• Work task: Every entry that follows should be output exactly, and every image in it left out.

• Source material:

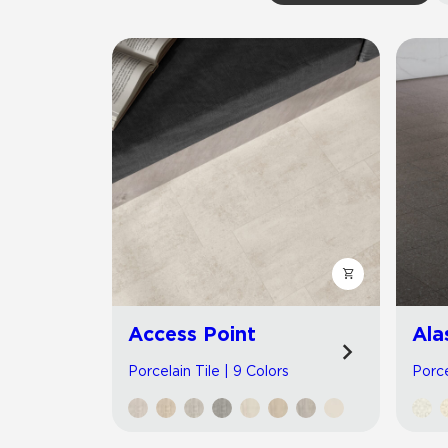
Residential
Healthcare
Tile Over
All Panels
Wall
CrossValue
Access Point
Ala
Porcelain Tile | 9 Colors
Porce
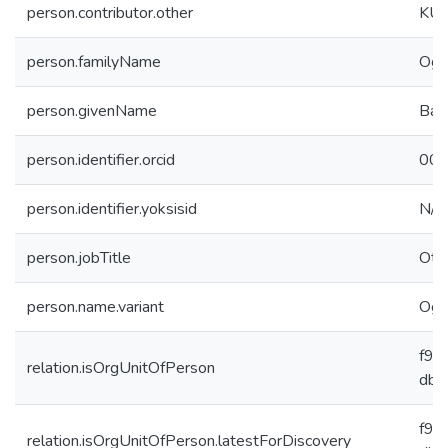
person.contributor.other
KUH
person.familyName
Oğu
person.givenName
Bah
person.identifier.orcid
000
person.identifier.yoksisid
N/A
person.jobTitle
Oth
person.name.variant
Oğu
f91
relation.isOrgUnitOfPerson
db6
f91
relation.isOrgUnitOfPerson.latestForDiscovery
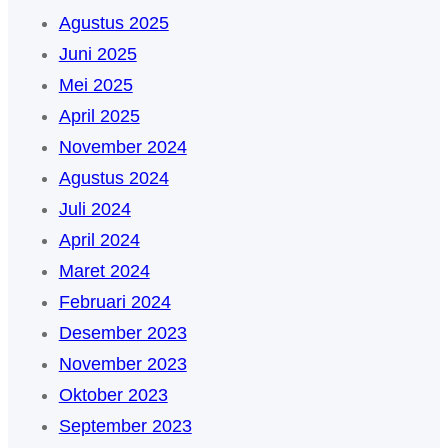
Agustus 2025
Juni 2025
Mei 2025
April 2025
November 2024
Agustus 2024
Juli 2024
April 2024
Maret 2024
Februari 2024
Desember 2023
November 2023
Oktober 2023
September 2023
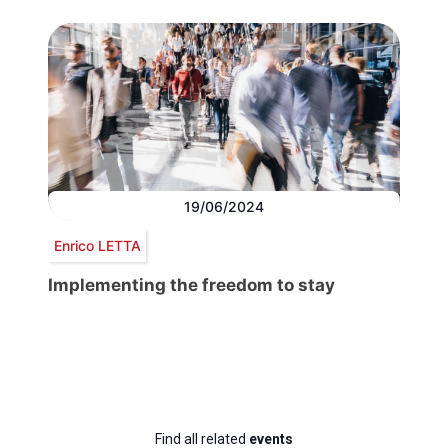
19/06/2024
Enrico LETTA
Implementing the freedom to stay
Find all related
events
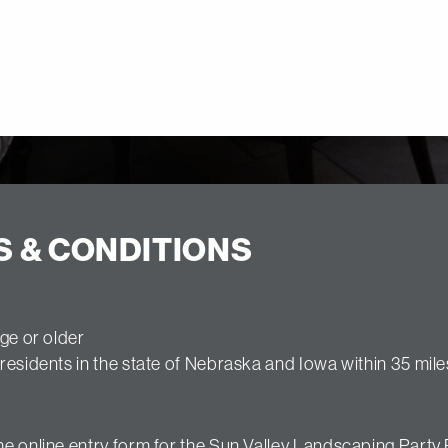
S & CONDITIONS
ge or older
residents in the state of Nebraska and Iowa within 35 mile
e online entry form for the Sun Valley Landscaping Party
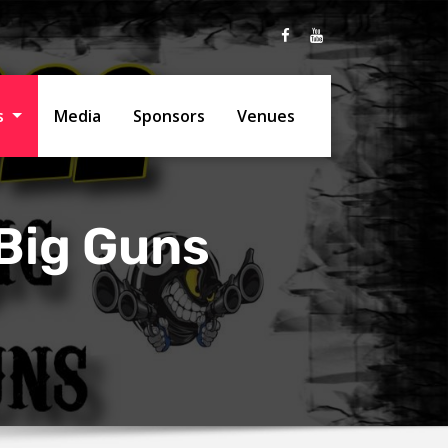
ts
Media
Sponsors
Venues
Big Guns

• Result below:
Residential
Healthcare
Tile Over
All Panels
Wall
CrossValue
Access Point
Ala
Porcelain Tile | 9 Colors
Porce
person.contributor.other
KUH
person.familyName
Oğu
person.givenName
Bah
person.identifier.orcid
000
person.identifier.yoksisid
N/A
person.jobTitle
Oth
person.name.variant
Oğu
f91
relation.isOrgUnitOfPerson
db6
f91
relation.isOrgUnitOfPerson.latestForDiscovery
Agustus 2025
Juni 2025
Mei 2025
April 2025
November 2024
Agustus 2024
Juli 2024
April 2024
Maret 2024
Februari 2024
Desember 2023
November 2023
Oktober 2023
September 2023
19/06/2024
Enrico LETTA
Implementing the freedom to stay
Find all related
events
S & CONDITIONS
ge or older
residents in the state of Nebraska and Iowa within 35 mile
e online entry form for the Sun Valley Landscaping Party
ts
Media
Sponsors
Venues
Big Guns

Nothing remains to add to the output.